*Recorded information*.

▽

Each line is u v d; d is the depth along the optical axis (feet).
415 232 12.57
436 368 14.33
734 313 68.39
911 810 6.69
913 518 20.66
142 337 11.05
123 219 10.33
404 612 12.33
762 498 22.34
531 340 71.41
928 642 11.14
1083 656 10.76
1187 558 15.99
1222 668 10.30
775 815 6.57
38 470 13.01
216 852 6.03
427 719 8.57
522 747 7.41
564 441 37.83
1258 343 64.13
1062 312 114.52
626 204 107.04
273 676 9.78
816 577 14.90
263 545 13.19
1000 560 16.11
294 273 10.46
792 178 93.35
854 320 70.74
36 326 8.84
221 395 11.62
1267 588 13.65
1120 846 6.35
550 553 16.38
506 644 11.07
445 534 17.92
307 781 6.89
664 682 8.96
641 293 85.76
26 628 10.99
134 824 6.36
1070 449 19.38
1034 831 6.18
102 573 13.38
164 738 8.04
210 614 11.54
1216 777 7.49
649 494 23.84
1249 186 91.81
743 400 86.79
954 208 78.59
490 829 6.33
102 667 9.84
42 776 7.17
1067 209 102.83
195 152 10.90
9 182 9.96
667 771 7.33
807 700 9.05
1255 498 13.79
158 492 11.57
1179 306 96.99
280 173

△

Produce a verbatim transcription of the entries above.

Each line is u v d; d is the depth along the optical axis (feet).
415 232 12.57
436 368 14.33
734 313 68.39
911 810 6.69
913 518 20.66
142 337 11.05
123 219 10.33
404 612 12.33
762 498 22.34
531 340 71.41
928 642 11.14
1083 656 10.76
1187 558 15.99
1222 668 10.30
775 815 6.57
38 470 13.01
216 852 6.03
427 719 8.57
522 747 7.41
564 441 37.83
1258 343 64.13
1062 312 114.52
626 204 107.04
273 676 9.78
816 577 14.90
263 545 13.19
1000 560 16.11
294 273 10.46
792 178 93.35
854 320 70.74
36 326 8.84
221 395 11.62
1267 588 13.65
1120 846 6.35
550 553 16.38
506 644 11.07
445 534 17.92
307 781 6.89
664 682 8.96
641 293 85.76
26 628 10.99
134 824 6.36
1070 449 19.38
1034 831 6.18
102 573 13.38
164 738 8.04
210 614 11.54
1216 777 7.49
649 494 23.84
1249 186 91.81
743 400 86.79
954 208 78.59
490 829 6.33
102 667 9.84
42 776 7.17
1067 209 102.83
195 152 10.90
9 182 9.96
667 771 7.33
807 700 9.05
1255 498 13.79
158 492 11.57
1179 306 96.99
280 173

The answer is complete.